Today was a day dominated by funerals.
We nurses are a superstitious lot. We believe the full moon brings the crazies into the Emergency Dept, if you say the word quiet it instantly gets busy and deaths come in threes. There were 3 funerals today and I went to two of them.
The first was a really good funeral.
I have been to enough funerals to know what constitutes a good or mediocre funeral.
It was a nice tribute to the man who had lived a full life but succumbed to illness at 67. His family and friends regaled us with tales of his sporting prowess, work ethic and love of family. There were tears and laughs in the overflowing Chapel.

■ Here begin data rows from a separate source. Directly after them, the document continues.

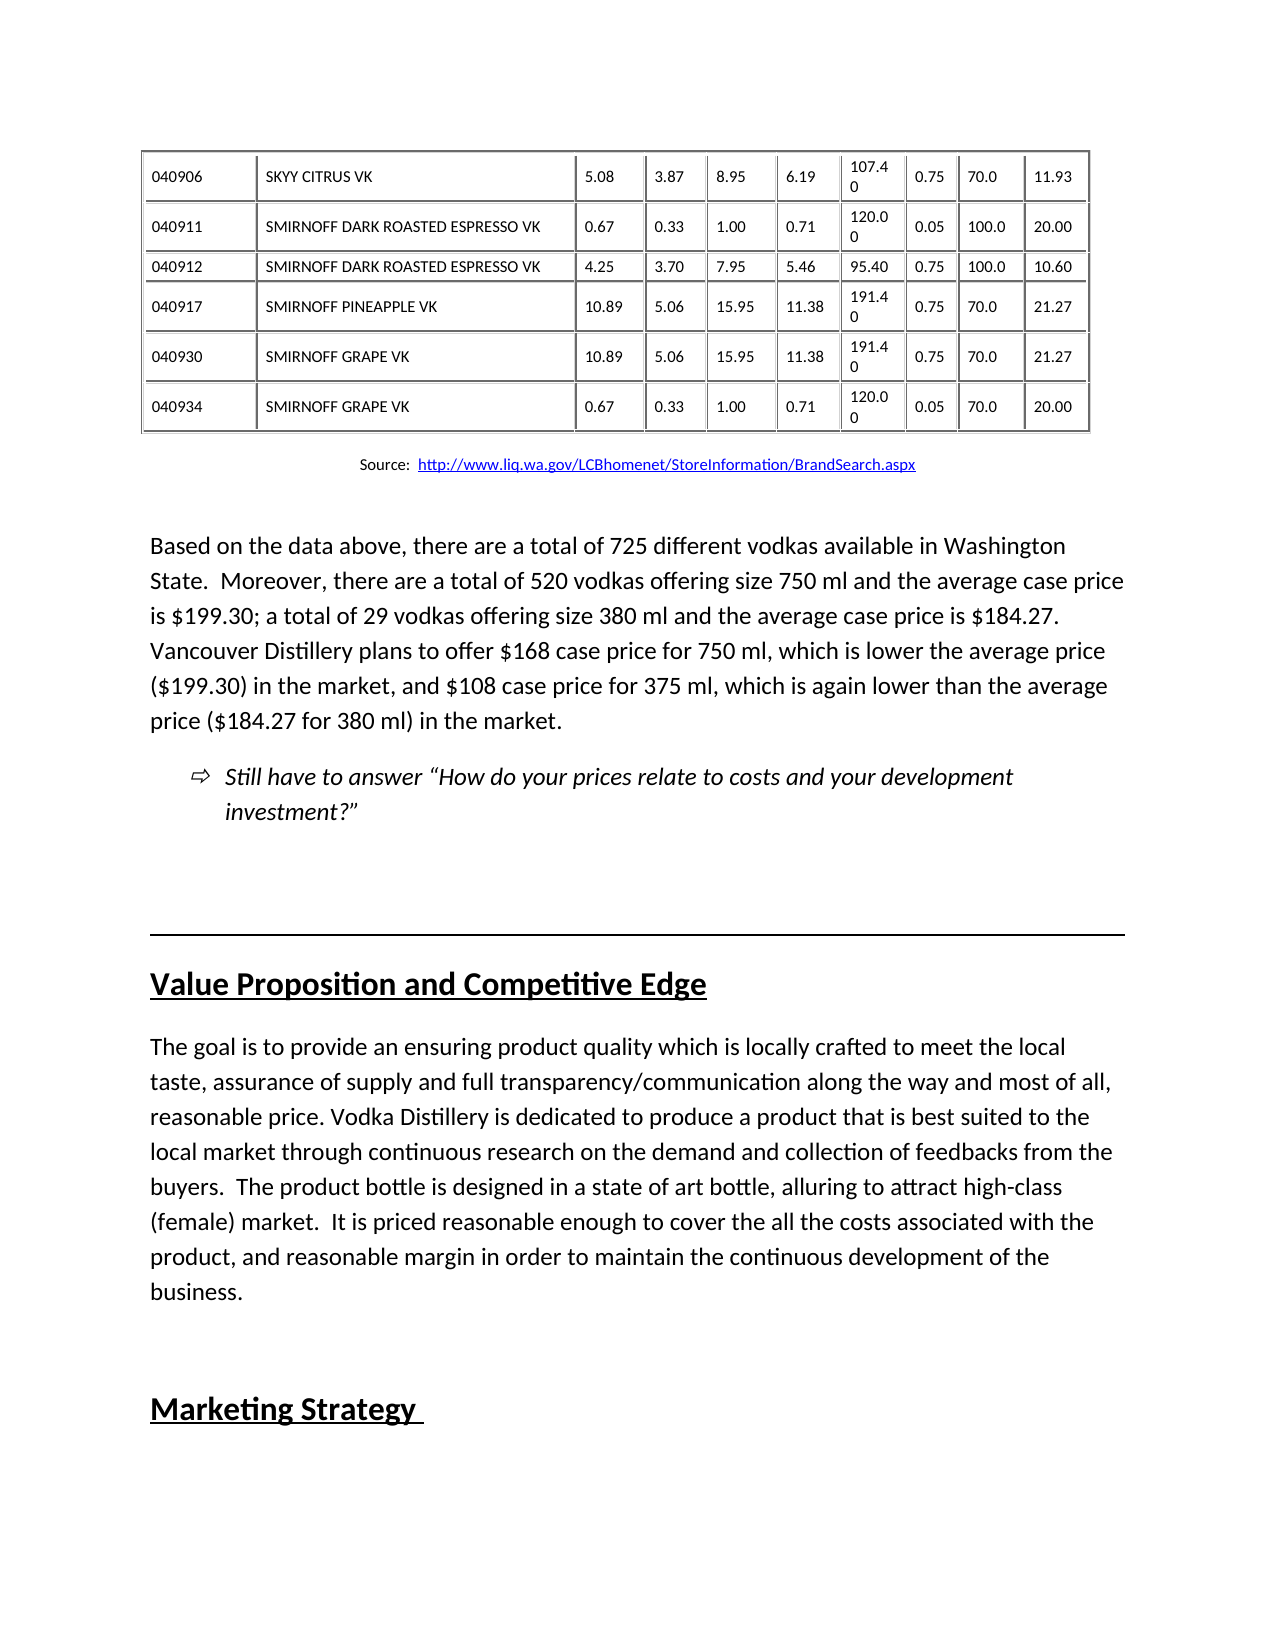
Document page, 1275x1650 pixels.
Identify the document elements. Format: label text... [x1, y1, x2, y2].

text Marketing Strategy [150, 1388, 1125, 1428]
text The goal is to provide an ensuring product quality which is locally crafted to meet the local taste, assurance of supply and full transparency/communication along the way and most of all, reasonable price. Vodka Distillery is dedicated to produce a product that is best suited to the local market through continuous research on the demand and collection of feedbacks from the buyers. The product bottle is designed in a state of art bottle, alluring to attract high-class (female) market. It is priced reasonable enough to cover the all the costs associated with the product, and reasonable margin in order to maintain the continuous development of the business. [150, 1031, 1125, 1306]
text Value Proposition and Competitive Edge [150, 963, 1125, 1004]
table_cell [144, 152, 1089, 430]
list Still have to answer “How do your prices relate to costs and your development investment?” [187, 761, 1125, 826]
text Source: http://www.liq.wa.gov/LCBhomenet/StoreInformation/BrandSearch.aspx [150, 433, 1125, 474]
text Based on the data above, there are a total of 725 different vodkas available in Washington State. Moreover, there are a total of 520 vodkas offering size 750 ml and the average case price is $199.30; a total of 29 vodkas offering size 380 ml and the average case price is $184.27. Vancouver Distillery plans to offer $168 case price for 750 ml, which is lower the average price ($199.30) in the market, and $108 case price for 375 ml, which is again lower than the average price ($184.27 for 380 ml) in the market. [150, 499, 1125, 736]
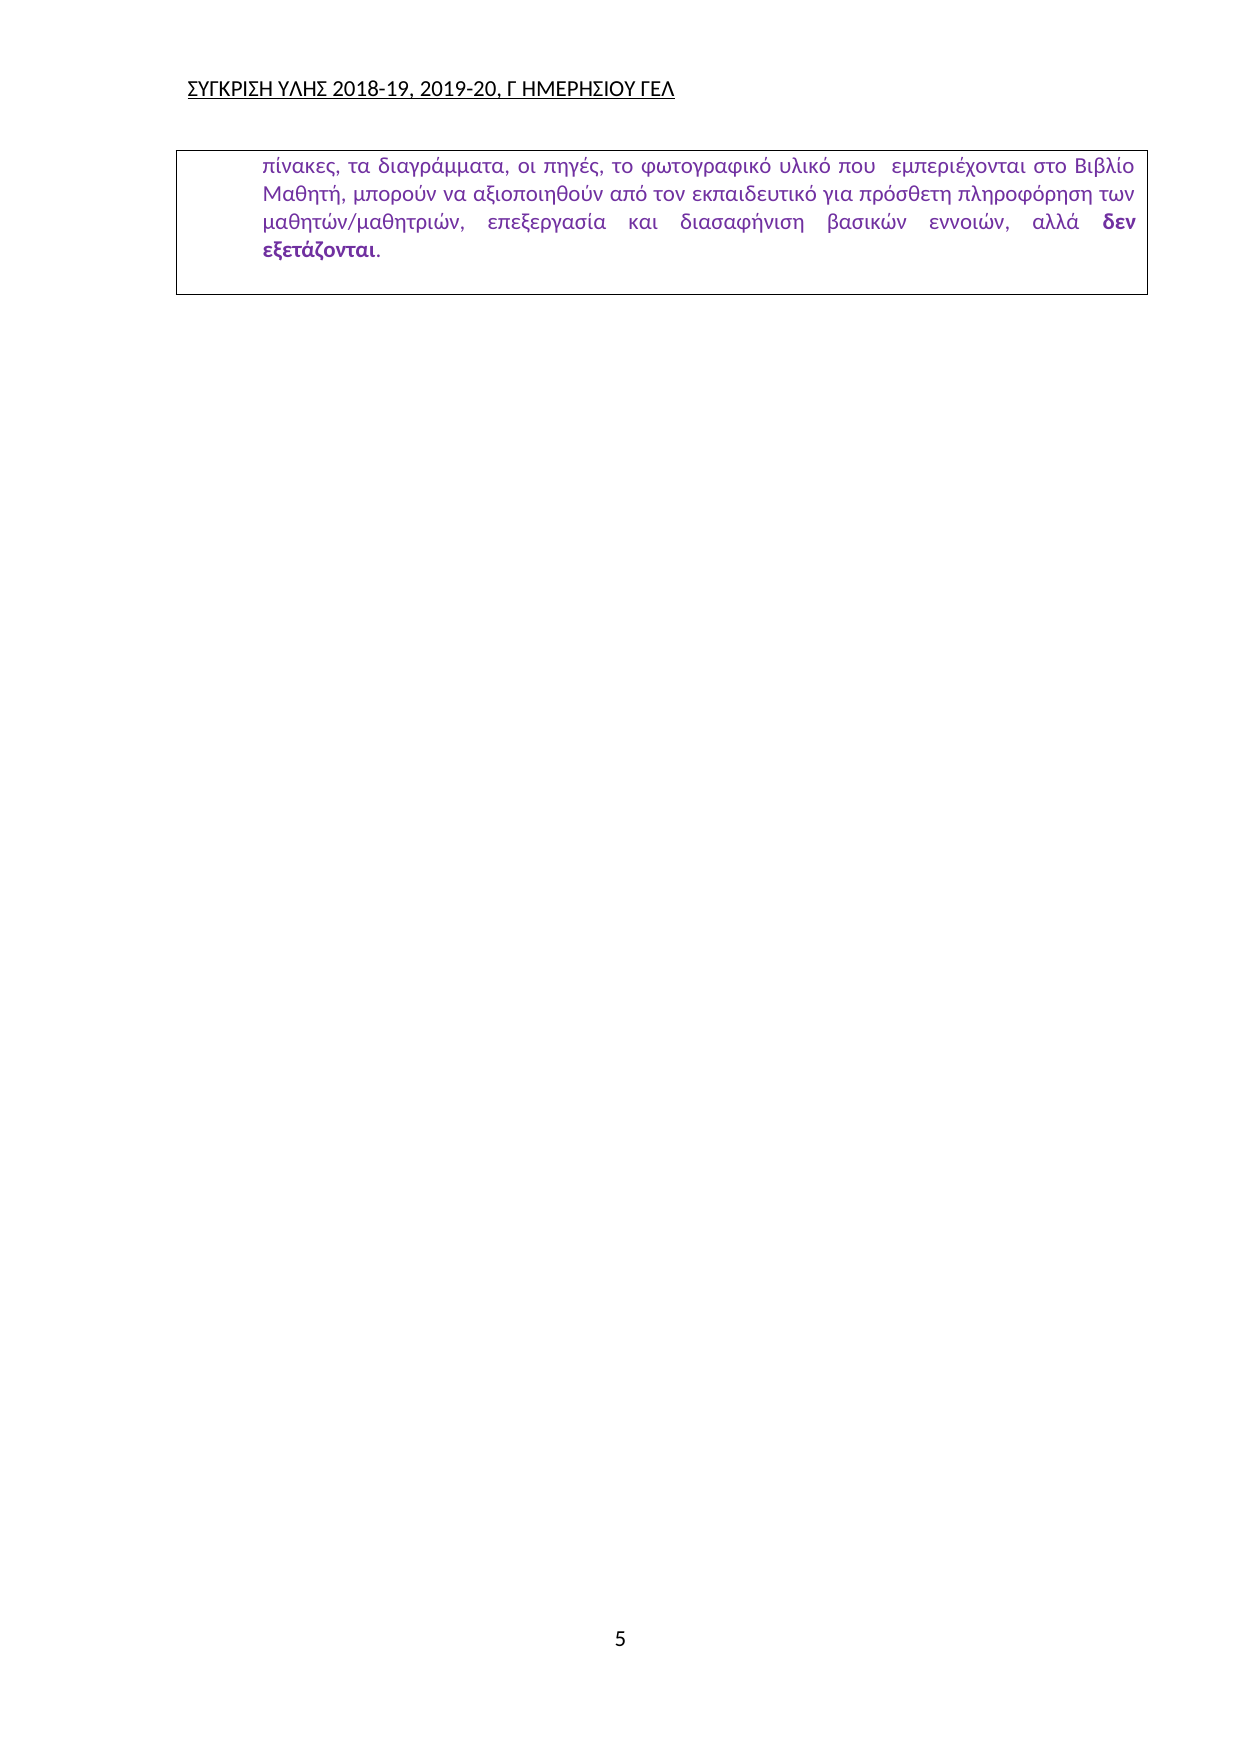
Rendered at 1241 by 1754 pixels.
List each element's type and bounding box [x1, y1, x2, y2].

table_header [177, 151, 1147, 294]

Memories were shared and it was a nice send off.
The second funeral could not have been more different.
A former colleague of Chris' from when they worked in the Transit Patrol Service, had only about 25 show up to pay their respects and half of them were his direct family. Apparently he had become estranged from his wife and 2 children and there was an uncomfortable allusion to the method of death, probable suicide. The Celebrant rattled off some facts about his life with little emotion. There was no tribute from family or friends, there was no photo montage and the whole thing was over in 20 minutes. We waved him off to the Essendon theme song. It was a sad affair for all the wrong reasons. I got the feeling that his life had a downward spiral where he died lonely and alone at 57 in Moe, and the funeral was a duty that had to be performed. The four former Transit Patrol Officers were a bit suprised that so few had made the trip to Dandenong for the service. Just shows that a strong social media group does not always equate to a strong physically supportive group.
I was also struck by a thought that we could have been attending my Brother-in-laws funeral today instead. His close call of death recently is a whole 'nother story which luckily had a different outcome. I'll tell you about that in another post.
The 90 minute journey home was a good opportunity for Chris and I to talk about plans. At first Chris said I could do whatever I wanted because he wouldn't care but I pressed him for a few details. I have some ideas of songs and photos and anecdotes. Some of the conversation was light hearted and some serious but the pervading thought was hopefully a few more will gather to remember our passing. He felt badly for his friend and the shabby funeral we had witnessed.
And I'm sure the third funeral, which I just couldn't make, would have been a packed affair too. He had been a true gentleman, a local who was involved in community and surrounded by his family to the end.
All in all a reflective day which has been a reminder to live a full life.